Poise to Pascal-Second Converter
Convert dynamic viscosity between poise (CGS), pascal-second (SI) and centipoise (laboratory). 1 P = 0.1 Pa·s = 100 cP.
1 P = 0.1 Pa·s
SI unit of dynamic viscosity.
Water @ 20 °C ≈ 1 cP.
Note: Poise is from the CGS system; Pa·s is the SI unit. This tool uses exact SI factors.
Conversion formulas
1 P = 0.1 Pa·s
1 cP = 0.001 Pa·s
Pa·s = P × 0.1
P = Pa·s ÷ 0.1
cP = Pa·s × 1000 = P × 100
These relations come from the definition of poise: 1 P = 1 dyn·s/cm². Converting dynes to newtons and centimeters to meters gives 0.1 N·s/m² = 0.1 Pa·s.
Example
A lab report gives a viscosity of 4.8 P. Convert it to SI (Pa·s):
Pa·s = 4.8 × 0.1 = 0.48 Pa·s
cP = 0.48 × 1000 = 480 cP
This is a typical value for syrups or oils at room temperature.
Poise → Pa·s → cP table
| Poise (P) | Pa·s | Centipoise (cP) |
|---|
Rounded to 3 significant figures for quick field use.
Poise vs Pascal-second
Poise (P) is the CGS unit for dynamic viscosity, used in older rheology literature. The SI prefers pascal-second (Pa·s). Because many lab viscometers output in centipoise (cP), a practical tool must handle all three.
When do you need this converter?
- When you have legacy food / cosmetic / polymer data in poise.
- When your CFD / process simulation requires SI (Pa·s).

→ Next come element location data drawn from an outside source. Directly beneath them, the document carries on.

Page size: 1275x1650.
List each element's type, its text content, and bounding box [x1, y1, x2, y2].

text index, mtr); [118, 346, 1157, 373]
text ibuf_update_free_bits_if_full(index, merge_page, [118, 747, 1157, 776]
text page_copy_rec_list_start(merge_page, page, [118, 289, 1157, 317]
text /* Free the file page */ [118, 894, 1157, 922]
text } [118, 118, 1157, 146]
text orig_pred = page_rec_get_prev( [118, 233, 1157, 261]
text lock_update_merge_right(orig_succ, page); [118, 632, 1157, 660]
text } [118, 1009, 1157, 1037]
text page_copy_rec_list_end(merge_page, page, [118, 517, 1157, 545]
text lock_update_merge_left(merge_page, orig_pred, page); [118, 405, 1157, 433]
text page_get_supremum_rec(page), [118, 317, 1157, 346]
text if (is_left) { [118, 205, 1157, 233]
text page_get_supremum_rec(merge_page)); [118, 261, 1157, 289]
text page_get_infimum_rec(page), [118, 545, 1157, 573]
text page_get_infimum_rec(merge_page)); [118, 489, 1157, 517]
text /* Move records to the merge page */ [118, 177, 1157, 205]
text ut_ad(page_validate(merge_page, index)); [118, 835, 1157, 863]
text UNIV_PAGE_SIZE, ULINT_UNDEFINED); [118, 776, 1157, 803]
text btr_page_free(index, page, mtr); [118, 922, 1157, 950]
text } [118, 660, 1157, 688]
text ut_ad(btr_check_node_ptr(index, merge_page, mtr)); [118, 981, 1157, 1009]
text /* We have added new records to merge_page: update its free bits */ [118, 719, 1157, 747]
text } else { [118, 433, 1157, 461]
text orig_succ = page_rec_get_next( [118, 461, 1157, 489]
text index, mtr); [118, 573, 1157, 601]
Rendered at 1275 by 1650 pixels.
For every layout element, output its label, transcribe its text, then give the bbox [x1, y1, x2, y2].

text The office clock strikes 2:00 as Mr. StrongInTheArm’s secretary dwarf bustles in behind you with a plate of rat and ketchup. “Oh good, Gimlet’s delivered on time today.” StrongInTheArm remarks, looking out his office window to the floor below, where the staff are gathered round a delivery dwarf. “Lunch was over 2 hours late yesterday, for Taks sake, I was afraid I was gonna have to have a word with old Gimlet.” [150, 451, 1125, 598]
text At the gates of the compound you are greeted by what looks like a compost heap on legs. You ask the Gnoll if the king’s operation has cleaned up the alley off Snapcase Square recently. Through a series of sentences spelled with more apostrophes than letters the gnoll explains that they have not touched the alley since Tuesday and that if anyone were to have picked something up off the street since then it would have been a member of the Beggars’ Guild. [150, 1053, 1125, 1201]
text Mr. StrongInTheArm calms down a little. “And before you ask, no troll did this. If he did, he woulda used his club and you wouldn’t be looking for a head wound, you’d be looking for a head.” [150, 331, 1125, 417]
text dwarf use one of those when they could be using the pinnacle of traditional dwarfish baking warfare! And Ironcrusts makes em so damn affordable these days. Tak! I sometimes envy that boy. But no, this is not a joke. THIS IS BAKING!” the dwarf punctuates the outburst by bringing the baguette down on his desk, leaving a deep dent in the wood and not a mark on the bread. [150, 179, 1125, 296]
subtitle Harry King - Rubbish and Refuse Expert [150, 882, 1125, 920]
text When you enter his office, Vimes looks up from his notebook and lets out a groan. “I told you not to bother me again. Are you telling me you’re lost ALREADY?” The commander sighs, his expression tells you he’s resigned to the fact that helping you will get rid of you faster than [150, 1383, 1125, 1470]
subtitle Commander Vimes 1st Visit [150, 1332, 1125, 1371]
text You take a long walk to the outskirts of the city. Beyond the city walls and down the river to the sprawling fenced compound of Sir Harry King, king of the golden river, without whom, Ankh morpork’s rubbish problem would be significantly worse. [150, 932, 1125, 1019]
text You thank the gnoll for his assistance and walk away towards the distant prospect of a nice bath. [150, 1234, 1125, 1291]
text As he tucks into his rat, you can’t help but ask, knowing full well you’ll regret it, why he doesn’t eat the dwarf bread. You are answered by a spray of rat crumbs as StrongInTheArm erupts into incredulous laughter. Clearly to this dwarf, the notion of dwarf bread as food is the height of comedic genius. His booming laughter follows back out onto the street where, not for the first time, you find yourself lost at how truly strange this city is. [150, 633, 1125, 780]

- When you must report viscosity to a customer who expects cP (most common in labs).
Temperature matters
Viscosity is highly temperature-dependent. This converter assumes the value is already measured at the target temperature. If you change temperature, you must re-measure (or use a viscosity/temperature model).